I was just reading Stanley Crouch’s introduction to a 2005 edition of The Crisis of the Negro Intellectual and it is a very strange document. It professes the importance of Cruses’ work while tearing apart all the ideas presented in it as either wrong or rather silly. For example:
The Crisis of the Negro Intellectual seemed to assume that there was a substantial intellectual tradition among American Negroes. That was neither true forty years ago nor is it true now. Very little arrived that would challenge the depth of thought found in the works of men like Ralph Waldo Emerson, Edmund Wilson, T.S. Eliot, Gilbert Seldes, Lincoln Kirstein, Malcolm Cowley, Alfred Kazin, and so on. There has never been a substantial body of thought on any Afro-American subject that was formed of deep studies, original theories, probing cultural examination, complex religious assessment, and schools of philosophical concern that raised questions about essences as opposed to superstitions, hearsay, and propaganda. There have been attempts here and there, usually caught up in Negro politics or Negro art movements based more in exotica than the kinds of challenges to convention that jazz brought to the table of Western music. No serious gathering of ideas, as full of yea as of nay, has appeared that was so well conceived and so eloquently expressed that it would add something of value to either American thinking or the larger and more formidable fact of life we call Western thought.

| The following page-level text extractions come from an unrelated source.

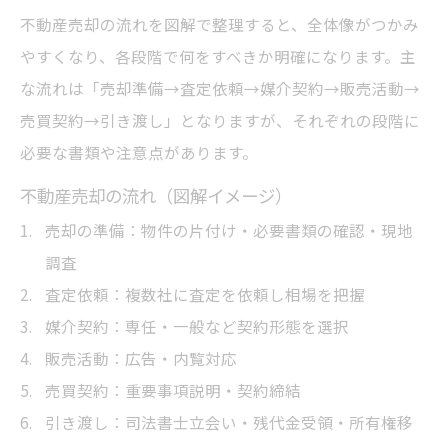
不動産売却の流れを図解で整理すると、全体像がつかみ
やすくなり、各段階で何をすべきか明確になります。主
な流れは「売却準備→査定依頼→媒介契約→販売活動→
売買契約→引き渡し」となりますが、それぞれの段階に
必要な書類や注意点があります。
不動産売却の流れ（図解イメージ）
売却の準備：物件の片付け・必要書類の確認・現地
調査
査定依頼：複数社に査定を依頼し相場を把握
媒介契約：専任・一般など契約形態を選択
販売活動：広告・内覧対応
売買契約：重要事項説明・契約締結
引き渡し：司法書士立会い・残代金受領・所有権移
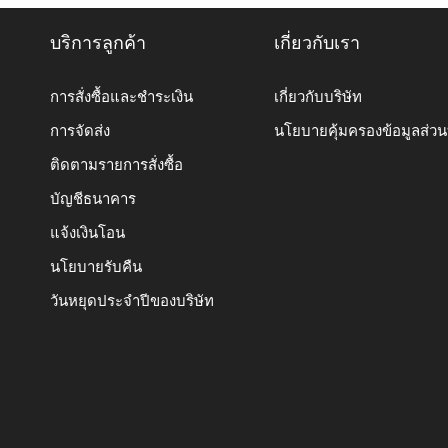
บริการลูกค้า
เกี่ยวกับเรา
การสั่งซื้อและชำระเงิน
เกี่ยวกับบริษัท
การจัดส่ง
นโยบายคุ้มครองข้อมูลส่ว
ติดตามรายการสั่งซื้อ
บัญชีธนาคาร
แจ้งเงินโอน
นโยบายรับคืน
วันหยุดประจำปีของบริษัท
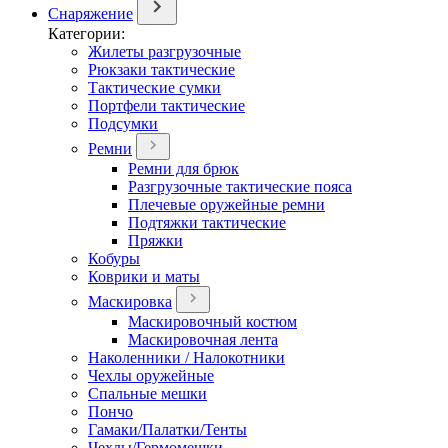
Снаряжение
Категории:
Жилеты разгрузочные
Рюкзаки тактические
Тактические сумки
Портфели тактические
Подсумки
Ремни
Ремни для брюк
Разгрузочные тактические пояса
Плечевые оружейные ремни
Подтяжки тактические
Пряжки
Кобуры
Коврики и маты
Маскировка
Маскировочный костюм
Маскировочная лента
Наколенники / Налокотники
Чехлы оружейные
Спальные мешки
Пончо
Гамаки/Палатки/Тенты
Чехлы/Гермомешки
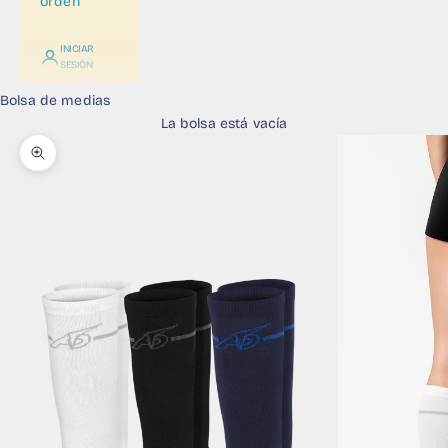
orden
INICIAR
SESIÓN
Bolsa de medias
La bolsa está vacía
Zoom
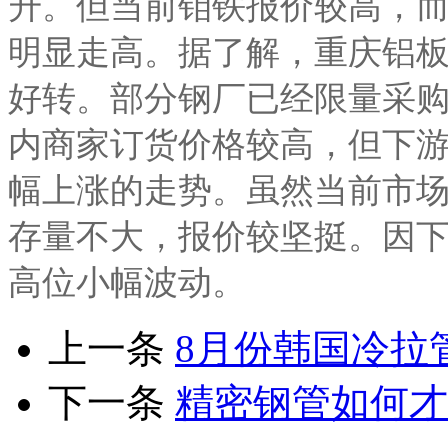
升。但当前钼铁报价较高，
明显走高。据了解，重庆铝
好转。部分钢厂已经限量采
内商家订货价格较高，但下
幅上涨的走势。虽然当前市
存量不大，报价较坚挺。因
高位小幅波动。
上一条
8月份韩国冷拉
下一条
精密钢管如何才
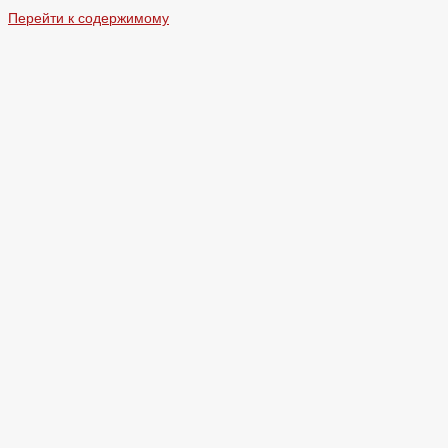
Перейти к содержимому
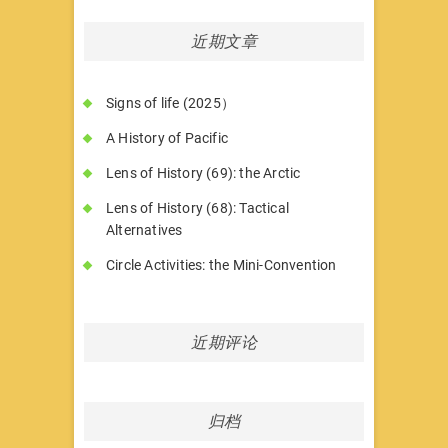
近期文章
Signs of life (2025）
A History of Pacific
Lens of History (69): the Arctic
Lens of History (68): Tactical
Alternatives
Circle Activities: the Mini-Convention
近期评论
归档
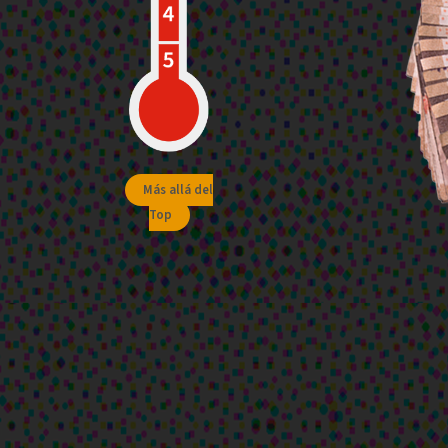
Más allá del
Top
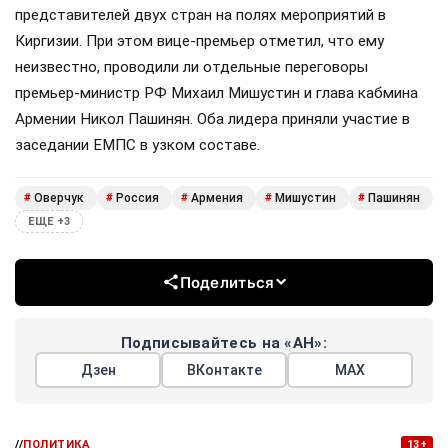
представителей двух стран на полях мероприятий в
Киргизии. При этом вице-премьер отметил, что ему
неизвестно, проводили ли отдельные переговоры
премьер-министр РФ Михаил Мишустин и глава кабмина
Армении Никол Пашинян. Оба лидера приняли участие в
заседании ЕМПС в узком составе.
Оверчук
Россия
Армения
Мишустин
Пашинян
#
#
#
#
#
ЕЩЕ +3
Поделиться
Подписывайтесь на «АН»:
Дзен
ВКонтакте
МАХ
//
ПОЛИТИКА
13+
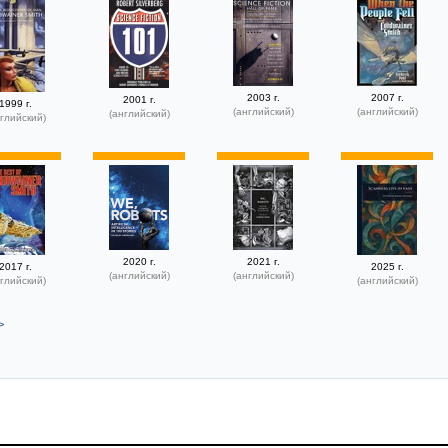
2003 г.
2007 г.
2001 г.
1999 г.
(английский)
(английский)
(английский)
глийский)
2020 г.
2021 г.
2017 г.
2025 г.
(английский)
(английский)
глийский)
(английский)
>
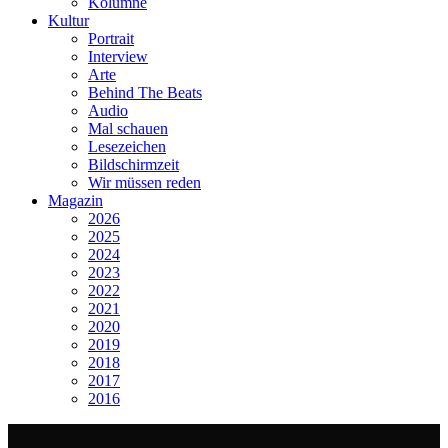
Kolumne
Kultur
Portrait
Interview
Arte
Behind The Beats
Audio
Mal schauen
Lesezeichen
Bildschirmzeit
Wir müssen reden
Magazin
2026
2025
2024
2023
2022
2021
2020
2019
2018
2017
2016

In the Salon, Amy Alexander explains that this is typical Crouch.
Armed with an elephant’s memory and a passionate knowledge of and engagement with art (blues and jazz especially, though not exclusively) and history (American, though not exclusively), Crouch delights in slaying the dragons of convention — particularly those that guard the sometimes-insular world of black intellectuals.
But also argues that there is more to him than his contrariness:
Underneath the mask of Crouch the Grouch is a down-to-earth individual who would rather engage you in debate than cut you dead with pretensions of writerly superiority. He is one of the rare top-echelon literary figures who not only welcomes conversation with unknown young writers (he gives out his home office phone number and usually picks up when it rings), but is also wont to commandeer them for marathon swirls through his downtown universe of smoldering jazz clubs, big-portion restaurants and Runyonesque watering holes.
Although routinely and incorrectly described as a black conservative, Crouch calls himself a “radical pragmatist.” To the uninitiated, his philosophy might best be described as rigidly humanist. It centers on an unsentimental vision wherein we must fight the siren temptation to obsess about our (mostly superficial) differences, lest we miss the chance to embrace our (very real and very numerous) commonalities.
Of all the things that could be said of Crouch, one cannot deny that he is a very intelligent man and an excellent jazz critic. Why, then, would he claim that there was no black intellectual tradition? Why would a publisher, New York Reviews Books Classic, put him at the beginning of the reprint of Cruse, generally acknowledged as a major contribution to black intellectual history? What can we take seriously in Crouch’s critique and what can we dismiss as his famous “grouchiness?”
I think this might be more interesting as a discussion than simply me offering an opinion, though I will point out that Du Bois’ interpretation of the Reconstruction, published in the 1930s, is now the staple interpretation (minus some of Du Bois’ Marxism).